The data: Begin
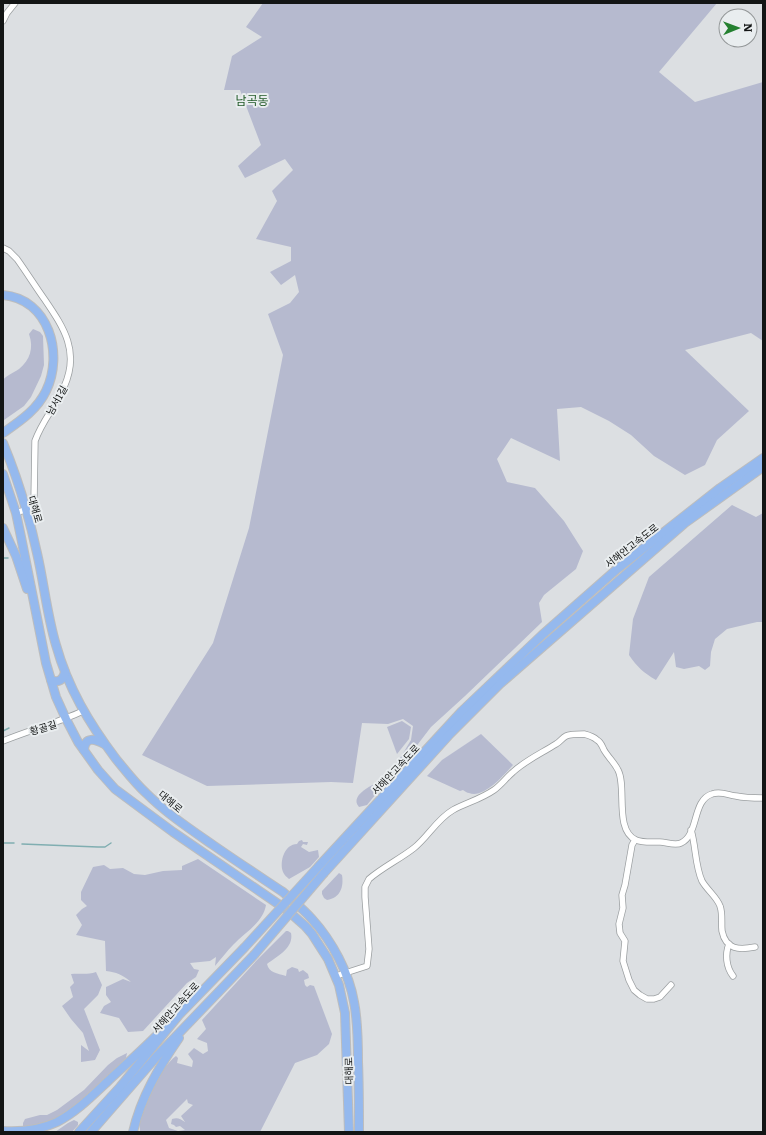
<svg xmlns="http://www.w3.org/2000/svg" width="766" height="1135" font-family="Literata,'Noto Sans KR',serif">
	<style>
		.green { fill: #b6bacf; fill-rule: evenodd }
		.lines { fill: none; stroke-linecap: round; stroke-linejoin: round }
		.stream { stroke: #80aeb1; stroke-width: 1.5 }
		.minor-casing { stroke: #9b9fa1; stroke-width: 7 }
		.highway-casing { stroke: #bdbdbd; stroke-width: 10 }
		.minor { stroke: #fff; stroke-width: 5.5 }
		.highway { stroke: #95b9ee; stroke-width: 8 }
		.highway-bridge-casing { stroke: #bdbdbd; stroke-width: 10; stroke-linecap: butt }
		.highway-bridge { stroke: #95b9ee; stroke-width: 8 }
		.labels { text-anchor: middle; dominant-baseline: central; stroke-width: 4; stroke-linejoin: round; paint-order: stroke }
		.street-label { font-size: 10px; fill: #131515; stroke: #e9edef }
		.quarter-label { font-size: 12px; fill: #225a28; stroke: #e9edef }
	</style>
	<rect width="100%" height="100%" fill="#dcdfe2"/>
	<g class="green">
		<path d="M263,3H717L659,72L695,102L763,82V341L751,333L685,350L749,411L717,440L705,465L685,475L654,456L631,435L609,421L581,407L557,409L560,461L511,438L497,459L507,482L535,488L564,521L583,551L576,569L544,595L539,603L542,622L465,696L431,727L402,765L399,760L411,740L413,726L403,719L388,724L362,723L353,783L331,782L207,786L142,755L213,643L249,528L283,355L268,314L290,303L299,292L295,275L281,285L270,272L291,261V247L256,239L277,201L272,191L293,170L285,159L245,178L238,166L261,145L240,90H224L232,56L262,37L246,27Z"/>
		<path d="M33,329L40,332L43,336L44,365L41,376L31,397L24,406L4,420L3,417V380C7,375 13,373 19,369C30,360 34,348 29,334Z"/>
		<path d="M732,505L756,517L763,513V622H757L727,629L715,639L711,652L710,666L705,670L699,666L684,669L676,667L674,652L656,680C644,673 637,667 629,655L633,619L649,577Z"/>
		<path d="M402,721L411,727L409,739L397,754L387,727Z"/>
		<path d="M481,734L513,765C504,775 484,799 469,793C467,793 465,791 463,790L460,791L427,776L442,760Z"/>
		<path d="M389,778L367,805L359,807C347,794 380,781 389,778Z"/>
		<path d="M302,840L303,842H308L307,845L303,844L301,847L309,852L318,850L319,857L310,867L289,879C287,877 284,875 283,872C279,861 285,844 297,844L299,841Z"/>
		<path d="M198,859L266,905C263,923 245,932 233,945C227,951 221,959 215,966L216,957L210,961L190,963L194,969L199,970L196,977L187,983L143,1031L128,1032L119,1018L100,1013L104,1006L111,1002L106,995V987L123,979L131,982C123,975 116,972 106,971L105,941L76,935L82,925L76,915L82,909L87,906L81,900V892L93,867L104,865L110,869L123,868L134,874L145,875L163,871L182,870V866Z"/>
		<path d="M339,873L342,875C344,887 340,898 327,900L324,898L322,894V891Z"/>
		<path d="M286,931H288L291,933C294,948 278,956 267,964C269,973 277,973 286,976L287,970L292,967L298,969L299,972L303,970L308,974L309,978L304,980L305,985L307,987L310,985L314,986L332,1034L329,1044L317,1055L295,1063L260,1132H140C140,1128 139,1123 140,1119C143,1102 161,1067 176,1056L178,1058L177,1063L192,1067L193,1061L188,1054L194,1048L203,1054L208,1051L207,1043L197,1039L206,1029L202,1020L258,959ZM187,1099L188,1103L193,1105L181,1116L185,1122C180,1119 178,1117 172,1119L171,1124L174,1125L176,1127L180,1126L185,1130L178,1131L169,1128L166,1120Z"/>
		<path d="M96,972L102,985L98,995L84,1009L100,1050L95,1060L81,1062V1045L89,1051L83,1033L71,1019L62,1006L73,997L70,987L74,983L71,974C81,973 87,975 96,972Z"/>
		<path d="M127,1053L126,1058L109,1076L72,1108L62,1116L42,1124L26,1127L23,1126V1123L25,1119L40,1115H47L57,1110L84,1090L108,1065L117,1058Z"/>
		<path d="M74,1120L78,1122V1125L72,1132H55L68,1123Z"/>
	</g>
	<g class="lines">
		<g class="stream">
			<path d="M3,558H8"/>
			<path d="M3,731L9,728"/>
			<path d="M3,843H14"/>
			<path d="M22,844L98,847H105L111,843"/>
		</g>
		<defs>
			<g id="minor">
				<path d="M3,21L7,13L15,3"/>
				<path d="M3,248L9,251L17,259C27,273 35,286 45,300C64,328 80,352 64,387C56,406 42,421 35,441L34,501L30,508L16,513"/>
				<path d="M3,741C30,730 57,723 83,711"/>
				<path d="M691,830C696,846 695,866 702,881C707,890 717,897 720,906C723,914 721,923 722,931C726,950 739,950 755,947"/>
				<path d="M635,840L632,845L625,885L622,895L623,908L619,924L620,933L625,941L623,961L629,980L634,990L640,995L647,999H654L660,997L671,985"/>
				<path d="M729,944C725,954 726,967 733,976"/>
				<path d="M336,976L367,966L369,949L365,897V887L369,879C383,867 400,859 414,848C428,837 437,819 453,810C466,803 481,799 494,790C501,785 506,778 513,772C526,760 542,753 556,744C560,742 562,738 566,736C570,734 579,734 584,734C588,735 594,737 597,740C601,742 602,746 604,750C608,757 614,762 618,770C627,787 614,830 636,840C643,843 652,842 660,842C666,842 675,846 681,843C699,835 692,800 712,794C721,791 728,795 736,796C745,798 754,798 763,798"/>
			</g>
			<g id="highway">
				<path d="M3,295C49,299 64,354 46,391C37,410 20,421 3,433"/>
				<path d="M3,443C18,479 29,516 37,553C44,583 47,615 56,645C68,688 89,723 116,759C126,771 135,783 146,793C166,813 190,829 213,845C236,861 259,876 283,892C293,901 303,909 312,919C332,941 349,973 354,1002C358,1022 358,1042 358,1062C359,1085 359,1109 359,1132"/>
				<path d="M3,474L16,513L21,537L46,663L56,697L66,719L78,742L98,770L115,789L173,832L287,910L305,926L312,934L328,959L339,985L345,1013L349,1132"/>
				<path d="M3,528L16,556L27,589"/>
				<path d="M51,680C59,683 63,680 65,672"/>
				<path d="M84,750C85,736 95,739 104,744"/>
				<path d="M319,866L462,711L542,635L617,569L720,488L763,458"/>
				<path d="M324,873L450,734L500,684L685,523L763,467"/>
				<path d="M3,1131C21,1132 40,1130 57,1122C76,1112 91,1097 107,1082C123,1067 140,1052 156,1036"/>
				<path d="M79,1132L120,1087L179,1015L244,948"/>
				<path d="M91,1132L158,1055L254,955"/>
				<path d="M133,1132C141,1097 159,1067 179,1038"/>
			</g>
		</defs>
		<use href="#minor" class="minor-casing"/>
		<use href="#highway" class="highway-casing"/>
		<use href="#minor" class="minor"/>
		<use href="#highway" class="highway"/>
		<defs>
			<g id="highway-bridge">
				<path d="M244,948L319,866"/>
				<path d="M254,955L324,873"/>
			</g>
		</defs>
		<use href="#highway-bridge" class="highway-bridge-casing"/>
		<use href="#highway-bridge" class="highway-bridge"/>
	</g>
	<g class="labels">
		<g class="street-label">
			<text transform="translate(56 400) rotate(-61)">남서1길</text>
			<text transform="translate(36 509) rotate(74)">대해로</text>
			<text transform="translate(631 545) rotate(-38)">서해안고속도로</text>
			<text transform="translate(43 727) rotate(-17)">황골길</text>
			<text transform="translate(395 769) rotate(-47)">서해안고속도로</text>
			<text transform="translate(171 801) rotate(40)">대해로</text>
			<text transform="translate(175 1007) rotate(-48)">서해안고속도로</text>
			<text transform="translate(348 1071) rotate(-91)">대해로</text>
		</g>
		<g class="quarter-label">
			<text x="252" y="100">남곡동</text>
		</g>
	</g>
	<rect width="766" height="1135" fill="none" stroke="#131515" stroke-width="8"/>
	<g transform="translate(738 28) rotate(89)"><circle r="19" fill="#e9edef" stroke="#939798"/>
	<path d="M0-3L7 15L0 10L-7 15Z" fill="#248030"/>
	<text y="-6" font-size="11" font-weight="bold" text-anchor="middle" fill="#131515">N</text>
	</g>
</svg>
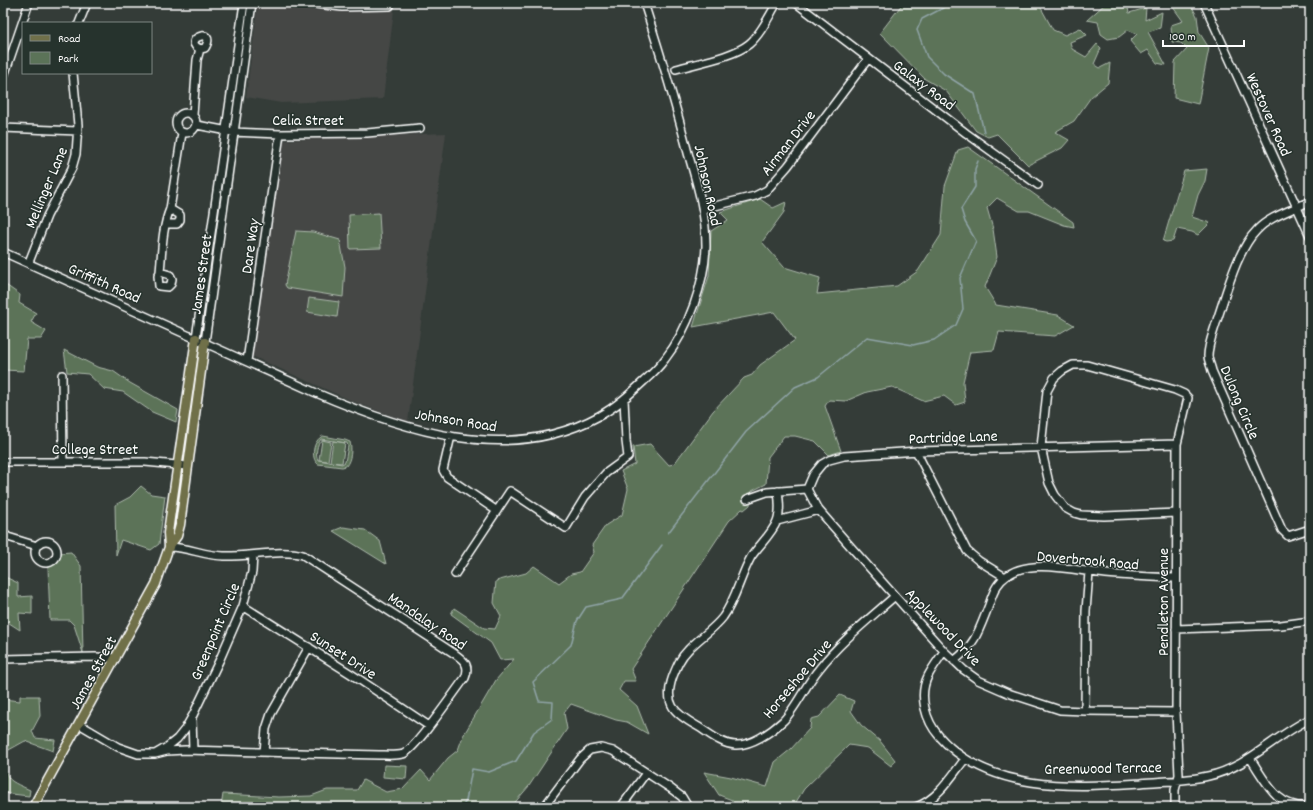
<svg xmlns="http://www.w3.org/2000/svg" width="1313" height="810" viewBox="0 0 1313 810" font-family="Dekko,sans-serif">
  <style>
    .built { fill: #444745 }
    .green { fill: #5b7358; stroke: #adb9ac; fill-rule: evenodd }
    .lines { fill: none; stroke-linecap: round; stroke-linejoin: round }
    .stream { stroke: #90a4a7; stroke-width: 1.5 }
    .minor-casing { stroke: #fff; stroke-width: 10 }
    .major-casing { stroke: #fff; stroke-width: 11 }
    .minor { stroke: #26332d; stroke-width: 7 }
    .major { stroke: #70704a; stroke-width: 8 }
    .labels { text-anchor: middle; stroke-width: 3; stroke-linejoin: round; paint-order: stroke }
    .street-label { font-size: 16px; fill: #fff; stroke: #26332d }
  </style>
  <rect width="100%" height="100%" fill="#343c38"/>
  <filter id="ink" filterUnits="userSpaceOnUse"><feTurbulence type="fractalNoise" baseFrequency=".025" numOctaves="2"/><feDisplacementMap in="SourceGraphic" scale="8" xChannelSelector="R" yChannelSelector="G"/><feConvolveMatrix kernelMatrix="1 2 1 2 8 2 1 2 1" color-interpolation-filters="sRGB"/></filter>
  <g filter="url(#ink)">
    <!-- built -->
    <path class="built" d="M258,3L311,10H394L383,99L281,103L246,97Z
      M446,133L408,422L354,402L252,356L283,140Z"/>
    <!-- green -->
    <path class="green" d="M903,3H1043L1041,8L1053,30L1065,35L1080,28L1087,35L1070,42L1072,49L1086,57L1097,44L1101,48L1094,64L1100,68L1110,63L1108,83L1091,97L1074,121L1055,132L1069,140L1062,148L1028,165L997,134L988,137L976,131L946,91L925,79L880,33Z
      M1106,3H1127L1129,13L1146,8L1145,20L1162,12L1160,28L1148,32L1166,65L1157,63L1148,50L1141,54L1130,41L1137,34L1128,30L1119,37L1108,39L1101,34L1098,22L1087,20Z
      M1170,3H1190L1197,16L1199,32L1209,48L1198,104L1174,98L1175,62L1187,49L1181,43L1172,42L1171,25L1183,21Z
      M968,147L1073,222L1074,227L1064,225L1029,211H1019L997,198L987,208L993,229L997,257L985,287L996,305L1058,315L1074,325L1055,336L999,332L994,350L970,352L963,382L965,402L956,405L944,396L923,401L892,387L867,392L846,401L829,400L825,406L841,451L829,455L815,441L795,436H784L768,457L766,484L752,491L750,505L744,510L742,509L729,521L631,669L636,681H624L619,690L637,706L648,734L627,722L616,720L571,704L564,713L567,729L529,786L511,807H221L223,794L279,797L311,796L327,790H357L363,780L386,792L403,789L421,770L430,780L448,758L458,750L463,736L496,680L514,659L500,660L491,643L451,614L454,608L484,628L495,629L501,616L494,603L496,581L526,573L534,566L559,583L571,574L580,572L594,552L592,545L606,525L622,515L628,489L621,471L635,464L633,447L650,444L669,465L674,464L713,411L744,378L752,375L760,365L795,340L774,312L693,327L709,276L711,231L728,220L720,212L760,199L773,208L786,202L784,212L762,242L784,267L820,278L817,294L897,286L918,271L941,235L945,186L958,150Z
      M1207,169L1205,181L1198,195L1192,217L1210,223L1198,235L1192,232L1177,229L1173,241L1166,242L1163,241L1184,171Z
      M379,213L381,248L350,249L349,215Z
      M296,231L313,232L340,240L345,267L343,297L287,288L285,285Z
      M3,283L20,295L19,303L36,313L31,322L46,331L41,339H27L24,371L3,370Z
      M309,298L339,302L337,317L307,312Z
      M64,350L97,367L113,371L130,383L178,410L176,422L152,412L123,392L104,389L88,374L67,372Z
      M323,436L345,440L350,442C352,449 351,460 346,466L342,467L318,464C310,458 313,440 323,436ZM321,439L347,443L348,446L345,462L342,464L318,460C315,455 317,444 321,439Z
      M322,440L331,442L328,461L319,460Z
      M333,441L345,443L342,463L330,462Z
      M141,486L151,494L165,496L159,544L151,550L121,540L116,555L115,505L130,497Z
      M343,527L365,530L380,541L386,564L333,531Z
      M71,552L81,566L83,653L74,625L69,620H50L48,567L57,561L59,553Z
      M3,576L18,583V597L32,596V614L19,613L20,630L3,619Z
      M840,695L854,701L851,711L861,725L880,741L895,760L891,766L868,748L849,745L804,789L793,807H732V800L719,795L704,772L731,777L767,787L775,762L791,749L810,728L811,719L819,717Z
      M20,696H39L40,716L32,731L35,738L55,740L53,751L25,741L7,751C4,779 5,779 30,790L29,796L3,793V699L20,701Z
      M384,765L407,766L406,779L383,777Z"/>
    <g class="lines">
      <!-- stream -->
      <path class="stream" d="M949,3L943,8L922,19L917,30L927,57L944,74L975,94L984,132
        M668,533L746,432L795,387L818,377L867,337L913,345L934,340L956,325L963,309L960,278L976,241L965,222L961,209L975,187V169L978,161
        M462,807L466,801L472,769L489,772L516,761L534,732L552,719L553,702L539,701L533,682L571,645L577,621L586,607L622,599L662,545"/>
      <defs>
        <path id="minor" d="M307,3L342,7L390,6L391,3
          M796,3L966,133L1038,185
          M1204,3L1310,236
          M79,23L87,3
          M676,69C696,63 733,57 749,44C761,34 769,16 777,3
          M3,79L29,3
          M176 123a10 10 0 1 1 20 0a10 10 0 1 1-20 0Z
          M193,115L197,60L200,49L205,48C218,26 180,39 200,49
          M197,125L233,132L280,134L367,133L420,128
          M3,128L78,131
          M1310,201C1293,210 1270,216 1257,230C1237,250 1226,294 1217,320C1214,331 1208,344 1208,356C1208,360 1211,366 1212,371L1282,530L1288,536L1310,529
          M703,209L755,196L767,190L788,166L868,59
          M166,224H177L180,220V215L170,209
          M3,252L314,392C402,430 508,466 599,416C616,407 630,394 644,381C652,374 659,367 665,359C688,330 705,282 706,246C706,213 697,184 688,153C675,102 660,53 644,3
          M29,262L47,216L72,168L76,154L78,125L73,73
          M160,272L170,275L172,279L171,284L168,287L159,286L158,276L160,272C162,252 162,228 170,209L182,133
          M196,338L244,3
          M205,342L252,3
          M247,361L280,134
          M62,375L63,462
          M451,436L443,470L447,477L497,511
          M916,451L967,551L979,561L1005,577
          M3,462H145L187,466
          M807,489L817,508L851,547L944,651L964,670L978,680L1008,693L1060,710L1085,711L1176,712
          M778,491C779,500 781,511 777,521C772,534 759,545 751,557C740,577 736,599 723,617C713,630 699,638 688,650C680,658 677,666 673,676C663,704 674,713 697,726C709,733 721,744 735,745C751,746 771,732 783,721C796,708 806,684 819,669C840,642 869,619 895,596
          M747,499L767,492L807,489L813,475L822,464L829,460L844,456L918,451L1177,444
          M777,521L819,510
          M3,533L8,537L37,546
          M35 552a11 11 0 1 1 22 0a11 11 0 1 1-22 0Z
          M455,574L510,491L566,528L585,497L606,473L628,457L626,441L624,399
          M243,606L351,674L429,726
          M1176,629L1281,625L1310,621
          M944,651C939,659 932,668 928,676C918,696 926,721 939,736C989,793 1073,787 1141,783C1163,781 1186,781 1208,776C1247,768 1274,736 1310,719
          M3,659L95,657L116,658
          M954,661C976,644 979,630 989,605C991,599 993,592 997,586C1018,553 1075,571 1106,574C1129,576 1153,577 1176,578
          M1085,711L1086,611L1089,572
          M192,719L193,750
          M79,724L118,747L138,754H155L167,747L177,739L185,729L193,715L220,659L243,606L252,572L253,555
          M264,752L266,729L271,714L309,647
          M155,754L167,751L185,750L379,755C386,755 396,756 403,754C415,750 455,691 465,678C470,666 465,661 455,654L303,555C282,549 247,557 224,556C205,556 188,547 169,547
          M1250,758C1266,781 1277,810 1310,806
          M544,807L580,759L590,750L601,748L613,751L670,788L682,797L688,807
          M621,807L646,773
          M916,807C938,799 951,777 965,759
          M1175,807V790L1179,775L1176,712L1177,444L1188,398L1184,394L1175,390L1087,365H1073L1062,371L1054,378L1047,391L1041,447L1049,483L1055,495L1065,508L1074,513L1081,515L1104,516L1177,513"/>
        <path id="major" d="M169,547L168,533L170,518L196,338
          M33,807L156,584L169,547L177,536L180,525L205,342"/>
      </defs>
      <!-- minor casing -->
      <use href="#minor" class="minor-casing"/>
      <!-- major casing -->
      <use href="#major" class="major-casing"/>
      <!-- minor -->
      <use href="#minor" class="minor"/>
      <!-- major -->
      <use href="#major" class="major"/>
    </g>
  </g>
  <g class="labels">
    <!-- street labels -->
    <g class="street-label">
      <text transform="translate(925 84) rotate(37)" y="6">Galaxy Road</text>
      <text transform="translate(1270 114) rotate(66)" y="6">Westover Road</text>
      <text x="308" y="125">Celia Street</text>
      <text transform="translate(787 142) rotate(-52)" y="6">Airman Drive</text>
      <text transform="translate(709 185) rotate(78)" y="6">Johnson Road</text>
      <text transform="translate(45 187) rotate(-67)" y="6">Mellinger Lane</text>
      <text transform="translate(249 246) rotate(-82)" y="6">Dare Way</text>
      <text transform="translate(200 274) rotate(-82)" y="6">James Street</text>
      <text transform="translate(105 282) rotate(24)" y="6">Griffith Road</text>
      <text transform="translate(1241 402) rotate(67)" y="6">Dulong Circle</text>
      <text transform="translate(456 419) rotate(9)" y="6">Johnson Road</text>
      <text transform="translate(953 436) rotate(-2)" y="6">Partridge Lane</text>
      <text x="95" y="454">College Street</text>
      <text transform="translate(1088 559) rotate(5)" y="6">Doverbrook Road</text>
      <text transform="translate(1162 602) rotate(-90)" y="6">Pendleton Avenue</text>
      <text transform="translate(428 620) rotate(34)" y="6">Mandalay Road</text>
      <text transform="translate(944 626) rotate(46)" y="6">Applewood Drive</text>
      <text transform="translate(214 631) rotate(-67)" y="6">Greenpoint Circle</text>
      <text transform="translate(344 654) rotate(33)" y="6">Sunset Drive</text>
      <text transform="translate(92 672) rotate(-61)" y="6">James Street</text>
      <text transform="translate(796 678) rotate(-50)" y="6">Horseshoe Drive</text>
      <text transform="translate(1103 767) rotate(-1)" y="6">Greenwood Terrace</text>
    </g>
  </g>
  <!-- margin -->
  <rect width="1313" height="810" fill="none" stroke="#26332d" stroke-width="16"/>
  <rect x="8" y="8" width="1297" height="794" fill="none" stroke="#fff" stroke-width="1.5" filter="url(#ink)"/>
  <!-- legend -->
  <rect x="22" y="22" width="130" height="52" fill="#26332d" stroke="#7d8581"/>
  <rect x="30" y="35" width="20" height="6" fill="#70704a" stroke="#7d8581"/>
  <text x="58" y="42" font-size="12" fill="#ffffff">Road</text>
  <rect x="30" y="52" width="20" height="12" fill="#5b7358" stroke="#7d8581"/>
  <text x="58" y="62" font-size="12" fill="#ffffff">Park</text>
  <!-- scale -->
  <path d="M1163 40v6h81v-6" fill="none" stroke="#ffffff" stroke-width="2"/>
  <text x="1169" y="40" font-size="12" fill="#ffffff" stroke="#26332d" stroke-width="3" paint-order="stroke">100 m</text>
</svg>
The data: End
Your assignment: Above this task is a listing. Restate, word for word and with nothing added, the lines from the one with "M451,436L443,470L447,477L497,511" through the one with "<!-- street labels -->".

Expected answer:
          M451,436L443,470L447,477L497,511
          M916,451L967,551L979,561L1005,577
          M3,462H145L187,466
          M807,489L817,508L851,547L944,651L964,670L978,680L1008,693L1060,710L1085,711L1176,712
          M778,491C779,500 781,511 777,521C772,534 759,545 751,557C740,577 736,599 723,617C713,630 699,638 688,650C680,658 677,666 673,676C663,704 674,713 697,726C709,733 721,744 735,745C751,746 771,732 783,721C796,708 806,684 819,669C840,642 869,619 895,596
          M747,499L767,492L807,489L813,475L822,464L829,460L844,456L918,451L1177,444
          M777,521L819,510
          M3,533L8,537L37,546
          M35 552a11 11 0 1 1 22 0a11 11 0 1 1-22 0Z
          M455,574L510,491L566,528L585,497L606,473L628,457L626,441L624,399
          M243,606L351,674L429,726
          M1176,629L1281,625L1310,621
          M944,651C939,659 932,668 928,676C918,696 926,721 939,736C989,793 1073,787 1141,783C1163,781 1186,781 1208,776C1247,768 1274,736 1310,719
          M3,659L95,657L116,658
          M954,661C976,644 979,630 989,605C991,599 993,592 997,586C1018,553 1075,571 1106,574C1129,576 1153,577 1176,578
          M1085,711L1086,611L1089,572
          M192,719L193,750
          M79,724L118,747L138,754H155L167,747L177,739L185,729L193,715L220,659L243,606L252,572L253,555
          M264,752L266,729L271,714L309,647
          M155,754L167,751L185,750L379,755C386,755 396,756 403,754C415,750 455,691 465,678C470,666 465,661 455,654L303,555C282,549 247,557 224,556C205,556 188,547 169,547
          M1250,758C1266,781 1277,810 1310,806
          M544,807L580,759L590,750L601,748L613,751L670,788L682,797L688,807
          M621,807L646,773
          M916,807C938,799 951,777 965,759
          M1175,807V790L1179,775L1176,712L1177,444L1188,398L1184,394L1175,390L1087,365H1073L1062,371L1054,378L1047,391L1041,447L1049,483L1055,495L1065,508L1074,513L1081,515L1104,516L1177,513"/>
        <path id="major" d="M169,547L168,533L170,518L196,338
          M33,807L156,584L169,547L177,536L180,525L205,342"/>
      </defs>
      <!-- minor casing -->
      <use href="#minor" class="minor-casing"/>
      <!-- major casing -->
      <use href="#major" class="major-casing"/>
      <!-- minor -->
      <use href="#minor" class="minor"/>
      <!-- major -->
      <use href="#major" class="major"/>
    </g>
  </g>
  <g class="labels">
    <!-- street labels -->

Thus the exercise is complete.